S.W.O.R.D. director Tyler Hayward (Josh Stamberg), it turns out, lied to Monica about that to paint Wanda as a villain — he showed her video of Wanda breaking the glass in the lab and descending into the bay, and used those to weave a fake story.
So it certainly looks a lot like Hayward himself is the real villain here. Especially after that bonus scene we got during the end credits.
In that bonus scene, we see that S.W.O.R.D. has specific plans for Vision’s corpse, which they’ve reassembled without the Mind Stone in his head. He’s now totally colorless — not just washed out like his corpse was, but completely absent of color.
And it looks like they’ve brought him back to life, using energy they had collected from Wanda using a drone. What exactly Hayward plans to do with it is anyone’s guess, but it doesn’t seem like he’s got peaceful intentions.
The big question now surrounds what this new white Vision will be like. And the Marvel comics — specifically a run of “West Coast Avengers” from the 1980s — do give us a pretty solid indication of what we can expect.
So in the comics, Vision’s mind is constructed from the brain patterns of a guy named Simon Williams, better known by his superhero alias Wonder Man (I know, I know). In West Coast Avengers, some rogue government agents acting at the behest of villain from the future, Immortus, capture Vision and take him apart.
But then the Avengers get him back, and Hank Pym rebuilds him. But Williams didn’t want his brain to be copied again. So when Pym reactivated Vision — colorless because of damage to his outer shell — he lacked any of the emotion that made Vision who he was.
From there, things get really convoluted, in a way that almost certainly won’t happen on “WandaVision” now that we’ve only got one episode remaining. But this Vision does eventually regain his personality. And then he is forced to swap bodies with Anti-Vision — basically an alternate universe version of Vision. So our Vision ended up in another universe while Anti-Vision was on Earth in the white Vision body.

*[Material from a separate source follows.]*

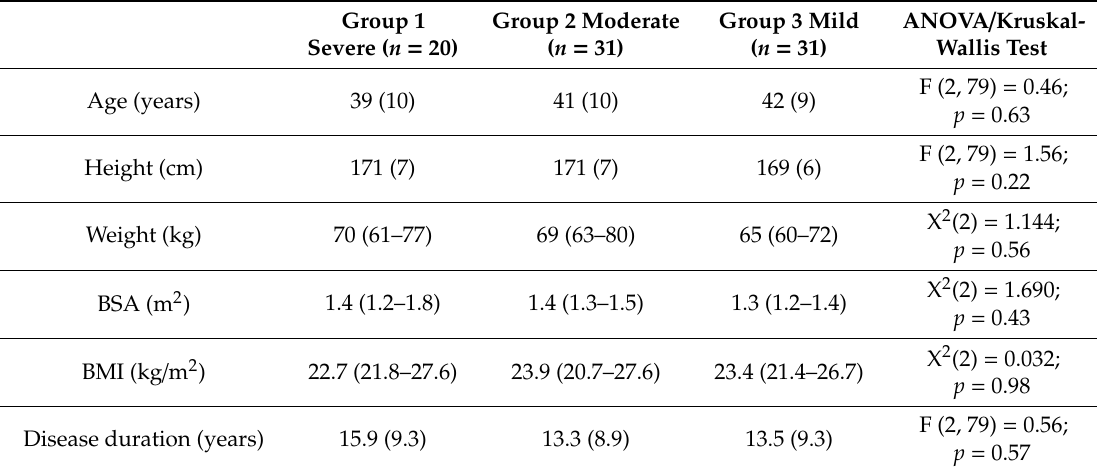
Table 2. Baseline criteria for female ME / CFS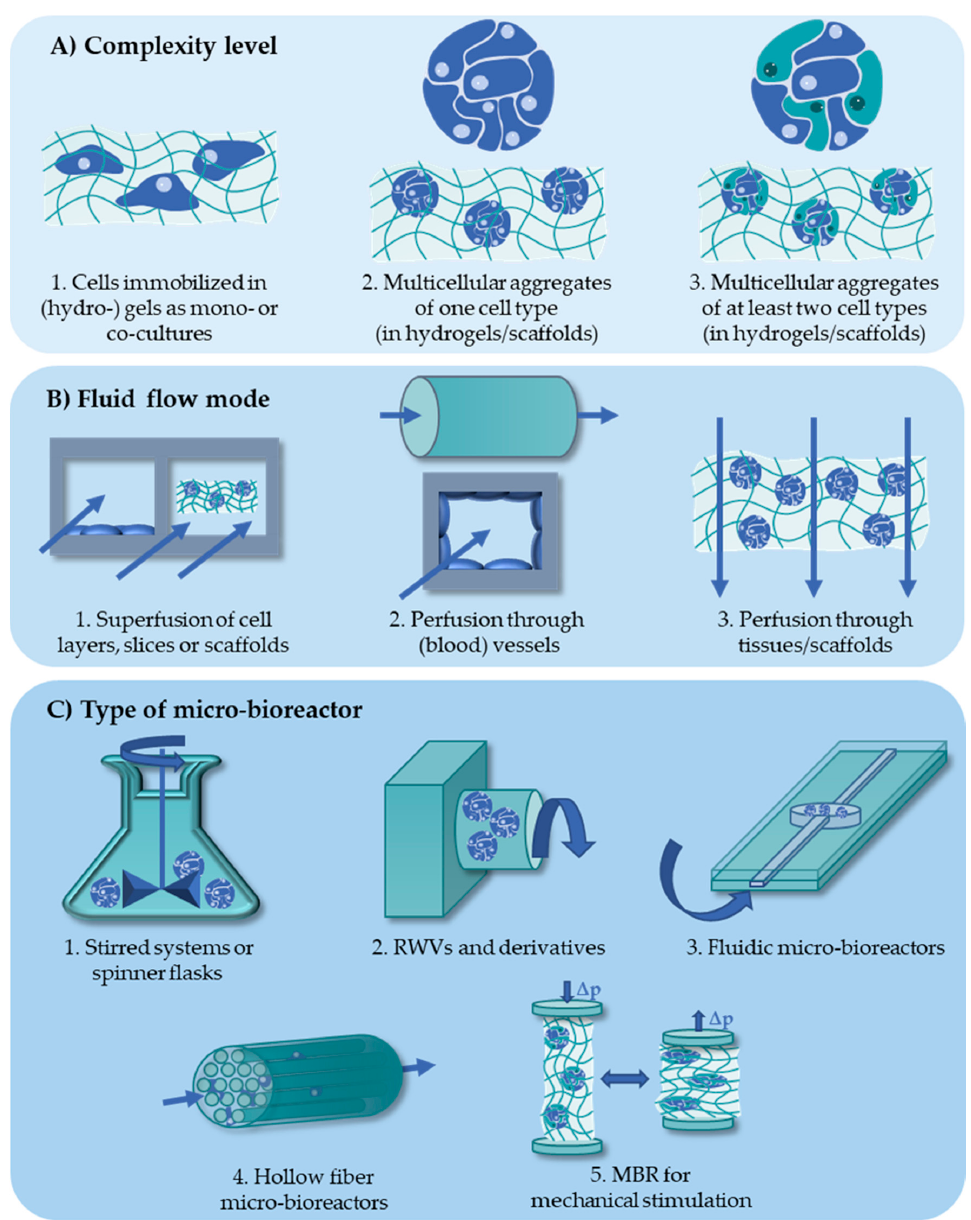
Figure 2. ( A ) Complexity levels defined by means of the applied 3D cell culture technique and with respect to the existing 3D microenvironment. ( B ) Differentiation between superfusion and perfusion of different 3D cell cultures. ( C ) Frequently used micro ‐ bioreactor (MBR) types: 1. based on spinner flasks or stirred tank systems, 2. rotating wall vessels (RWVs), 3. fluidic MBR, 4. hollow fiber bioreactors, and 5. MBR for mechanical stimulation. The sketches show examples of the structure of the respective MBRs. Details are discussed in review part II.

Eventually they fight, of course, and the real Vision wins.
It’s tempting to point out the multiverse possibilities here with Anti-Vision and Immortus. Especially since Immortus is better known by another name: Kang the Conquerer, who will be played by Jonathan Majors in the next “Ant-Man and the Wasp” movie.
But “WandaVision” has just refused to get into multiverse stuff so far. That doesn’t mean we won’t get some big reveal about that in next week’s finale, but it would be unreasonable to expect Marvel to get super deep into all that at the same time that they’re making the multiverse official. It would just be too many new things for the audience to deal with.
Plus, the MCU traditionally is more about taking inspiration and aesthetic stuff from the comics than it is about adapting storylines. So in that vein I expect that the white Vision will simply be Vision without the humanity. An actual robot who approaches things very clinically and doesn’t really have morals.
And I think Wanda, when she meets this new Vision, will (after they fight) imbue him with his old personality somehow. Meaning Vision will be back, though he won’t be quite the same without the Mind Stone. And he might be more like a Vision Jr, in the sense that he would be a recreation of Vision rather than a revival of the old Vision. It’ll just depend on how much of him is in the body and how much was in the Stone, as they discussed in Wakanda back in “Avengers: Infinity War.”
Seriously, though, I wouldn’t look to these comics to help you guess what will happen in the “WandaVision” finale beyond those more surface elements. They might tease Kang’s involvement or something, but this show simply has not laid any groundwork for crazy Multiverse stuff.
So if we do finally get a Multiverse reveal in the “WandaVision” finale, I wouldn’t expect it to go too deep right off the bat.